We can also report the Botswana Department of Environmental Affairs has provided authorisation to proceed with exploration activities including drilling of high priority targets on KML’s Kitlanya properties. Drilling is planned to commence testing structural targets within the KIT-E area in early 2020. In the KIT-W area, encouraging findings from the recent regional soil sampling and AEM geophysics surveys, include the delineation of seven compelling targets which also warrant drill testing.
We look forward to providing further updates in the near future.”
A version of this release complete with location figures and drill core photos is available via the Metal Tiger website (www.metaltigerplc.com).
Okavango Copper Project Drilling Summary
The 2019 OCP drilling programme has now completed with a total of 1,656m drilled from six diamond drill holes (OCP01 to OCP06).

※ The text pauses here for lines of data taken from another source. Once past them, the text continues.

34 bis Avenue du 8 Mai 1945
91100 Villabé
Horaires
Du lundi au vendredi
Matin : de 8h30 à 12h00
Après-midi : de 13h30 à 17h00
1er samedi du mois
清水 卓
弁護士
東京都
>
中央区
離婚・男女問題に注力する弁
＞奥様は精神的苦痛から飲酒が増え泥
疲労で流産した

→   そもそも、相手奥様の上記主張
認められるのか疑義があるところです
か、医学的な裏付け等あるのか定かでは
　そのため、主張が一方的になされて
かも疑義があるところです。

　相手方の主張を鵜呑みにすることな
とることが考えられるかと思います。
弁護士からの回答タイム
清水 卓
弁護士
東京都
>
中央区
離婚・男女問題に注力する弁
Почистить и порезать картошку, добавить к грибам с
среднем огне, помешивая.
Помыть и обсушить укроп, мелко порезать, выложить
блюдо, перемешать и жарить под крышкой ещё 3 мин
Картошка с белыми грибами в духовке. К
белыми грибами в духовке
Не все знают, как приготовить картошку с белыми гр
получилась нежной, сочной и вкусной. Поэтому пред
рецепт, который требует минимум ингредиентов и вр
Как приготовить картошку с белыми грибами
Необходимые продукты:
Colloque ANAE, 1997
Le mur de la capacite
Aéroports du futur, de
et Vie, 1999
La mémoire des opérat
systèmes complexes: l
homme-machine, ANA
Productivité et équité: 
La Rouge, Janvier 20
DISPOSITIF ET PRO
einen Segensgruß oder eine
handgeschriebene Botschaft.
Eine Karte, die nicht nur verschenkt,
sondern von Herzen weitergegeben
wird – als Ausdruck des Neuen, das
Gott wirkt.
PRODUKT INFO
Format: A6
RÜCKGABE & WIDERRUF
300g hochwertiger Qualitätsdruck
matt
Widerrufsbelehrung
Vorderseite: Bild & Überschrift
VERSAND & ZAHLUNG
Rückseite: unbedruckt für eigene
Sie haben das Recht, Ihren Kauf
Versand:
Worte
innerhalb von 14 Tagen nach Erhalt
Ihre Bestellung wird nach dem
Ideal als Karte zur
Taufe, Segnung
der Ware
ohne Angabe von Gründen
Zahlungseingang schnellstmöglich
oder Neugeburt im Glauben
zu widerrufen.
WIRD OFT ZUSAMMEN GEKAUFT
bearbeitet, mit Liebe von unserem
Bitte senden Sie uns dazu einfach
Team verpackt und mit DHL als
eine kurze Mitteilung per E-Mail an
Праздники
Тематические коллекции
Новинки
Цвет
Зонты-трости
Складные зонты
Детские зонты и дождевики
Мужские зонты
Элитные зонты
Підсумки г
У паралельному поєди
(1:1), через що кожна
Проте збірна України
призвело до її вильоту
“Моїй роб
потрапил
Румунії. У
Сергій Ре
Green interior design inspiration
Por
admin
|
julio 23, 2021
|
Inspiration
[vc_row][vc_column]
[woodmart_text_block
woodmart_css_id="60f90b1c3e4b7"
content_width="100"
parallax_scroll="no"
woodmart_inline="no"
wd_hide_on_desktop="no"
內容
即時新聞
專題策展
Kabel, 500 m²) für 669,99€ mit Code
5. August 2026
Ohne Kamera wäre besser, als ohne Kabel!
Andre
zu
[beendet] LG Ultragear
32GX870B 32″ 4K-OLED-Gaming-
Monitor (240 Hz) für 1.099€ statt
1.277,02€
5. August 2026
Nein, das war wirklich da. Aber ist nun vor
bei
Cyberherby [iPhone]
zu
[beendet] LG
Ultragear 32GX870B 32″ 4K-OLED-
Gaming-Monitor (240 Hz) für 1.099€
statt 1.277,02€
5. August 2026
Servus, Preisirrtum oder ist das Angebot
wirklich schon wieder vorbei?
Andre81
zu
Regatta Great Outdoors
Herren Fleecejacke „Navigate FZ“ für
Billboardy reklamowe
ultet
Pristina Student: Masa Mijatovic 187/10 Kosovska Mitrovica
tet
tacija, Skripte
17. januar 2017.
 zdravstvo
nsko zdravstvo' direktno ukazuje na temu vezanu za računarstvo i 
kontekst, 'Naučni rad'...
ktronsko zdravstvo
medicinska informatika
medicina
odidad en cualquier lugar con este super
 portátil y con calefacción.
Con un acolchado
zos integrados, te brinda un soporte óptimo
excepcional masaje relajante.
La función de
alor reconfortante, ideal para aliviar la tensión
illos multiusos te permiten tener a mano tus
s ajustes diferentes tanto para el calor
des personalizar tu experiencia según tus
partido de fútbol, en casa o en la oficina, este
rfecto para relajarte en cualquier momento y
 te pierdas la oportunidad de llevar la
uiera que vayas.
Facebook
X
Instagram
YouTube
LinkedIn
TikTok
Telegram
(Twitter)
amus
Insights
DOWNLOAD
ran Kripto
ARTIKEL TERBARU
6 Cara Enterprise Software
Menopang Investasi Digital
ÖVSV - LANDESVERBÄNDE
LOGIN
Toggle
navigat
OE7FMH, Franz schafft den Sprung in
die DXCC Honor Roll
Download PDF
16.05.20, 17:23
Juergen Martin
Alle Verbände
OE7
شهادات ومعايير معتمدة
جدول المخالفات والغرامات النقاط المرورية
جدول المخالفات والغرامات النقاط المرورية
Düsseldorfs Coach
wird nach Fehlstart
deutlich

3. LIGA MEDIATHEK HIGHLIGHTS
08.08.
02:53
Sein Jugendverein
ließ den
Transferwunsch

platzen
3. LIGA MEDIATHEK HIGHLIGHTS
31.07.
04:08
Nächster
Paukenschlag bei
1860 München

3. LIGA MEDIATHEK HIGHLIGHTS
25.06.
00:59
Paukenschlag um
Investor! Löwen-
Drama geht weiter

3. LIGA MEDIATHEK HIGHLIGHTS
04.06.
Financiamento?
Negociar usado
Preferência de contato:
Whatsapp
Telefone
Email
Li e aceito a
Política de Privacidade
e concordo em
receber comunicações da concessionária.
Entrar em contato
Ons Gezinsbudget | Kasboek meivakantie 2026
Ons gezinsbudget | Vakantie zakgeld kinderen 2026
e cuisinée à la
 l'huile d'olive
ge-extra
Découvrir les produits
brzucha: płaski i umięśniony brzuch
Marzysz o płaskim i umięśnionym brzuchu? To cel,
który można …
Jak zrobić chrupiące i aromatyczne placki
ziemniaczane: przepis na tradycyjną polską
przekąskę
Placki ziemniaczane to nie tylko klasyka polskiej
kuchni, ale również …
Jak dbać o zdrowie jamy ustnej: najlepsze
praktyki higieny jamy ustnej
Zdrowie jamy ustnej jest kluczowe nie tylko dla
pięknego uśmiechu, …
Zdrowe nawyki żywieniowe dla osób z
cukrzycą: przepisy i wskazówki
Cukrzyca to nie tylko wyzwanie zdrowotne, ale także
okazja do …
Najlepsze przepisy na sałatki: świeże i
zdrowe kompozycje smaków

The current phase of drilling has focussed on testing for evidence of a mineralised halo surrounding a potential deposit situated in both fold hinge and fold limb settings. Drill holes OCP01 to OCP05 explore the fold hinge and northern limb of target OCP-FH-01. The target is considered to share many similarities with Cupric Canyon Capital’s (“Cupric”) Banana Zone, which includes a number of deposits in the fold hinge and limbs and is situated along structure.
Drill holes OCP01 to OCP05 have intersected prospective reducing lower DKF stratigraphy overlying typically oxidizing footwall NPF. The rocks encountered are directly comparable to elsewhere in the Kalahari Copper Belt, with the target package (below lowermost thick massive Sandstone package “MSST”, above NPF) increasing in thickness from the NE to the SW.
Anomalous Pb-Zn halos were intersected above the MSST of the DKF, frequently related to dilatational veining. There has been a notable increase in the amount and frequency of carbonate veining due SW of the northern limb target, OCP-FH-01. Similarly, there has been an increase in the amount of carbonate lithologies at the base of the DKF. OCP04 intersected the thickest carbonate package (marl to limestone) that is interpreted to have been formed in a shelf environment as part of a carbonate reef setting, somewhat similar to Cupric’s Zone 5 deposit.
Drill hole OCP06 targeted the southern limb contact on an anticline extending some 40km due NE from the Zone 5 deposit, intersecting similar lower DKF stratigraphy to OCP01 to OCP05, with a marked increase in quartz-carbonate veining. Mineralisation consisting of vein, fracture and disseminated bornite, chalcopyrite and fine-grained chalcocite has been logged over a broad zone (>85m) extending into the NPF footwall. Although predominantly in trace amounts, several zones of thicker vein hosted mineralisation are noted in proximity (or directly below) the DKF-NPF contact.
Core from OCP06 is currently being cut and sampled and will be sent for analysis together with the samples from OCP01, OCP03 and OCP04 which are ready for shipment.
Hole OCP02 is the only hole to be assayed to date, its assay results (Table 2 below) highlight anomalous Ag content with elevated Cu reaching a maximum of 0.225 per cent. over 0.5m near the DKF-NPF contact. Initial field observations regarding visible chalcocite mineralisation were proven incorrect with metallic minerals more likely attributed to a Pb-Ag bearing mineral. All follow-on mineralisation logging has utilised a portable XRF analyser to verify the presence of Cu-bearing sulphides during the core logging phase.
Drill hole planning has relied on detailed airborne electro-magnetic (“AEM”) modelling, which has proven highly effective in estimating the 3D position of carbonaceous marker units in the lower DKF. Using the marker conductors, drill holes successfully intersected the prospective lower DKF stratigraphy and underlying NPF without relying on drill traverses or pilot holes traditionally employed to target the DKF-NPF contact. The result is a significant cost benefit and more effective means for testing the extensive prospective strike under areas with thicker cover.